L’avis émis par le Conseil de la Concurrence et actuellement entre les mains du chef du gouvernement concernant la situation de la concurrence sur le marché de la distribution pharmaceutique au Maroc a suscité un large débat au sein des professionnels de santé, notamment en ce qui concerne l’ouverture du capital des pharmacies à des investisseurs non professionnels, ainsi que la libéralisation des chaînes et des horaires d’ouverture.
Dans ce contexte, la Confédération des Syndicats de Pharmaciens du Maroc a adressé, ce mardi 24 février 2026, une note au chef du gouvernement, appelant à une révision des recommandations relatives au secteur pharmaceutique. Selon la confédération, la proposition d’ouverture du capital ne repose pas sur des données objectives et ne servirait ni l’intérêt du citoyen ni celui des professionnels.
Le secrétaire général de la confédération, Amin Bouzoubaa, a mis en garde contre la reproduction d’un modèle économique fondé uniquement sur la rentabilité, soulignant que l’assujettissement des pharmacies à des considérations strictement financières pourrait contraindre le pharmacien à poursuivre des objectifs économiques au détriment de la prescription thérapeutique la plus appropriée pour le patient.
Bouzoubaa a précisé que cette orientation pourrait avoir un impact sur les prix des médicaments et sur le rôle social du pharmacien, ce dernier se retrouvant potentiellement sous pression d’investisseurs cherchant à maximiser le rendement financier, ce qui menacerait l’indépendance de la pratique pharmaceutique.
Concernant la libéralisation des chaînes, la confédération a insisté sur le fait que le cadre actuel impose des distances réglementaires entre les pharmacies afin de maintenir un équilibre territorial dans la distribution.
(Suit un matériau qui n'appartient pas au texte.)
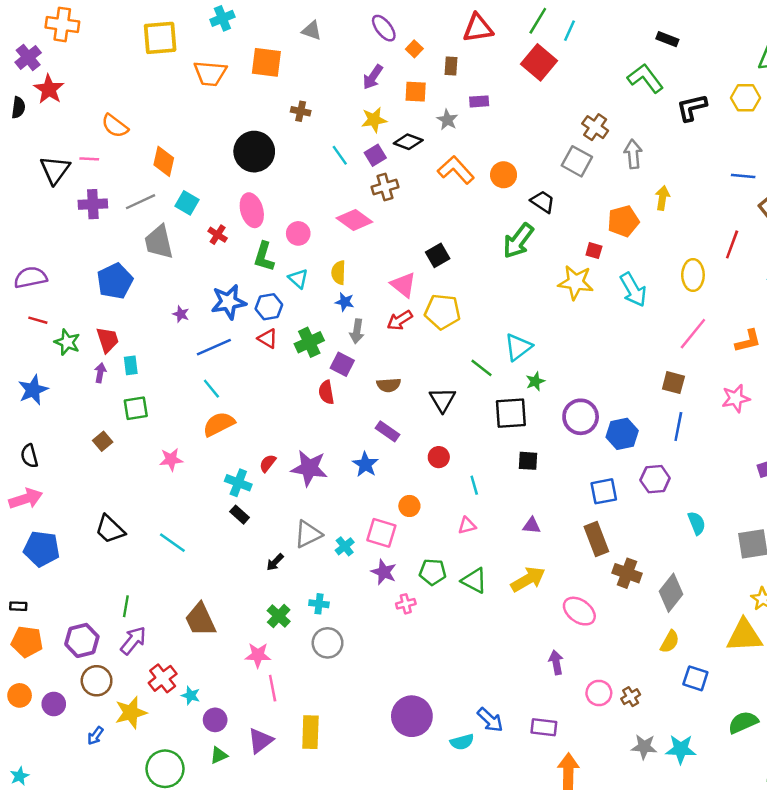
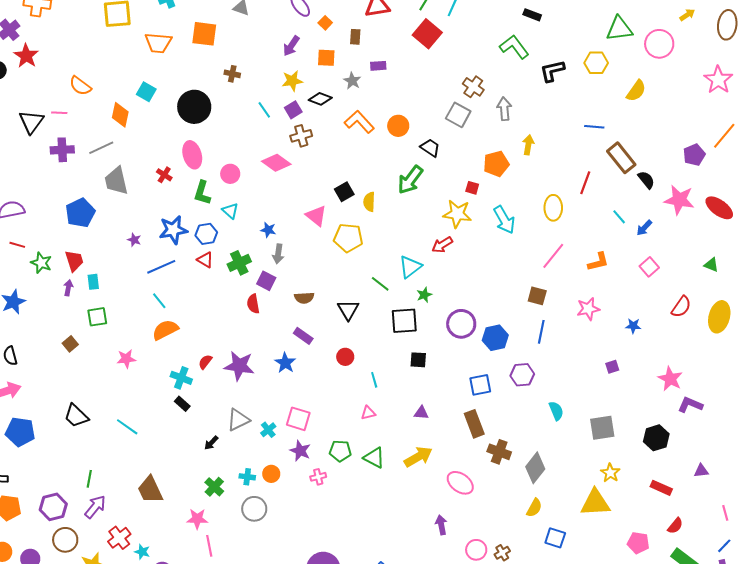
cyan square: (187, 203) -> (146, 92), moved
yellow semicircle: (339, 273) -> (369, 202), moved
red arrow: (400, 320) -> (442, 245), moved
orange circle: (409, 506) -> (271, 474), moved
La suppression de cette exigence pourrait entraîner un regroupement des chaînes dans les centres urbains à forte rentabilité, au détriment de la couverture des zones moins attractives, avec un risque d’effondrement de milliers de petites officines.
Sur la question de l’ouverture des horaires, la confédération a rappelé que le système actuel de permanence garantit la continuité de l’approvisionnement en médicaments 24h/24, chaque secteur géographique disposant d’au moins une pharmacie de garde. L’ouverture continue pourrait avantager les grandes structures capables de supporter les coûts supplémentaires.
Pour sa part, le président de la Réseau marocain pour la défense du droit à la santé, Ali Lotfi, a souligné que les recommandations du Conseil de la Concurrence mobilisent l’attention des différents acteurs du système de santé, car elles touchent un élément clé de la sécurité pharmaceutique nationale.
Selon lui, l’ouverture du capital des pharmacies aux entreprises et fonds d’investissement a été envisagée sans résoudre les déséquilibres structurels du système pharmaceutique, et pourrait conduire à une approche purement commerciale dans un secteur à vocation sociale et sanitaire.
Ali Lotfi a rappelé que les prix des médicaments au Maroc sont fixés par un décret du Ministère de la Santé et de la Protection Sociale, et ne sont pas soumis à la concurrence libre. Il a également averti que la commercialisation élargie des médicaments en dehors du cadre pharmaceutique pourrait générer des risques pour la sécurité sanitaire, notamment en l’absence de supervision professionnelle directe.
Le réseau a insisté sur le fait que le pharmacien délivre les médicaments selon un protocole scientifique soumis à un contrôle juridique strict, et que permettre à des sociétés, plateformes numériques ou grandes surfaces de vendre des médicaments pourrait entraîner des déséquilibres tarifaires et des risques liés à un usage incorrect ou à un suivi insuffisant des traitements.